» Entries shown

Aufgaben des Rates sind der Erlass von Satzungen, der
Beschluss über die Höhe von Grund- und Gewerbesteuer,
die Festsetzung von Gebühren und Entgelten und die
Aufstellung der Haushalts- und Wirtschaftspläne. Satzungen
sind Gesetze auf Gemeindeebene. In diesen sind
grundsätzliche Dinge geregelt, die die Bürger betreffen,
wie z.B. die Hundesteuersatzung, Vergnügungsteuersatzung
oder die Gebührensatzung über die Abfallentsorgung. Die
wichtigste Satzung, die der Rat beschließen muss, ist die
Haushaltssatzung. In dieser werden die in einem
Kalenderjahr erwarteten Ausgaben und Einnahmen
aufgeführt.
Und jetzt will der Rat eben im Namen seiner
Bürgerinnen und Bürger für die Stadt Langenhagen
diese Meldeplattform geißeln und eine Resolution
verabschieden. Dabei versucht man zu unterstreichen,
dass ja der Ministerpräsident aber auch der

» Required action
Please set out every line of the data above as a numbered list, leaving out any blank lines.

» Written solution
1. Aufgaben des Rates sind der Erlass von Satzungen, der
2. Beschluss über die Höhe von Grund- und Gewerbesteuer,
3. die Festsetzung von Gebühren und Entgelten und die
4. Aufstellung der Haushalts- und Wirtschaftspläne. Satzungen
5. sind Gesetze auf Gemeindeebene. In diesen sind
6. grundsätzliche Dinge geregelt, die die Bürger betreffen,
7. wie z.B. die Hundesteuersatzung, Vergnügungsteuersatzung
8. oder die Gebührensatzung über die Abfallentsorgung. Die
9. wichtigste Satzung, die der Rat beschließen muss, ist die
10. Haushaltssatzung. In dieser werden die in einem
11. Kalenderjahr erwarteten Ausgaben und Einnahmen
12. aufgeführt.
13. Und jetzt will der Rat eben im Namen seiner
14. Bürgerinnen und Bürger für die Stadt Langenhagen
15. diese Meldeplattform geißeln und eine Resolution
16. verabschieden. Dabei versucht man zu unterstreichen,
17. dass ja der Ministerpräsident aber auch der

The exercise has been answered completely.